You will reach Budva when you continue down the coast route. Budva’s old town is crowded due to its many stores and bars, a few beaches, and other attractions. Both the modern and ancient towns come alive at night as everyone dresses up and creates a thrilling environment. Top Hill is a fantastic location. Interestingly, it is located at the top of the hill and is a great site to start a party till the wee hours of the morning if you are there for a large gathering.
You will finally reach Ulcinj, which has stunning beaches, another historic old town, and rocky rocks with homes rising above the sea.
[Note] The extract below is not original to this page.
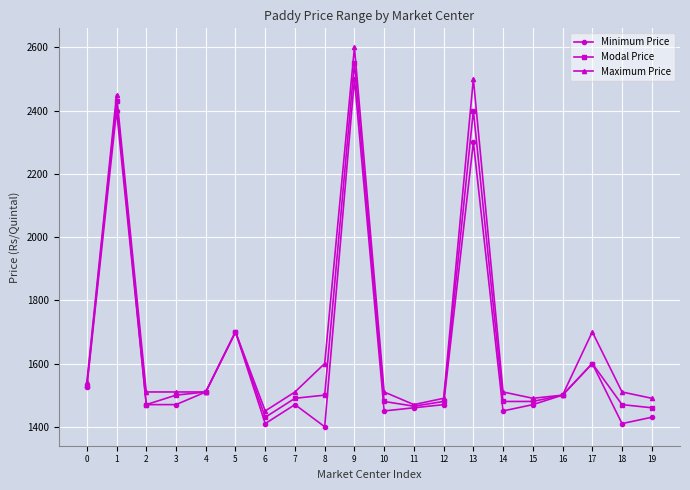

What is the spread (max minus min) of values at 19?

60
Bar is located farther down the coast and offers a ferry connection to Italy.
Small coves, close to deserted beaches, sand-based parties, and tiny churches on rocks are all accessible by boat as you go along Montenegro’s coastline. Regular stopping is to be expected!
The North’s Beauty

I want to tell you two things. Durmitor National Park and Piva River.
Actually, allow me to demonstrate…

The Rivers of Piva & Tara Canyon
As soon as you leave the shore, the roads climb higher and lower, past the most breathtaking bodies of water you can imagine, and the mountains begin to rise. You will pause frequently, discovering small towns to explore, dine, and experience the local way of life.
Rafting, kayaking, and just standing in amazement are all possible in the canyons of the Piva and Tara rivers. This is a must-see when in Montenegro, extending all the way into neighboring Bosnia and Herzegovina. You will see why after looking at the images below!
I think Montenegro’s best feature is Durmitor National Park. You practically have your head in the clouds here as you travel the narrow road that winds through the park, stopping every five minutes for another “OMG” moment. The untamed mountain environment is littered with wild horses, dogs, and sheep. Identify a pattern here?
Do Durmitor if you just do one thing outside of the coast. It has lakes, hikes, mountains, small eateries, and even the occasional rainbow.
The southern region and the capital

Montenegro’s capital, Podgorica, is a quirky small town. It’s almost invisible at first glance. I can’t say it blew me away, but after a few days, it captivated me with an allure I can’t quite place, thanks to its dilapidated and deserted train tracks and odd assortment of shopping centers.
You certainly must visit Lake Skadar National Park and the other tiny villages, which are only a half-hour drive from the city. Driving through this area for a few hours at least, then stepping off to hike or maybe take a boat trip is one of the best ways to see nature. It’s filled with colorful boats and is reminiscent of an all-green horseshoe bend.
The Other Items

You will pass a lot of tiny locations and pull over. For the purpose of taking a quick picture, enjoying a viewing platform, or simply restocking on coffee and food. I don’t have enough memory to name them all, but you can see their locations on the map above.
A road drive through Montenegro is amazing, whether you are admiring the little green islands of Slansko Jezero or stopping to be amazed by a monastery carved out of these striking granite rocks.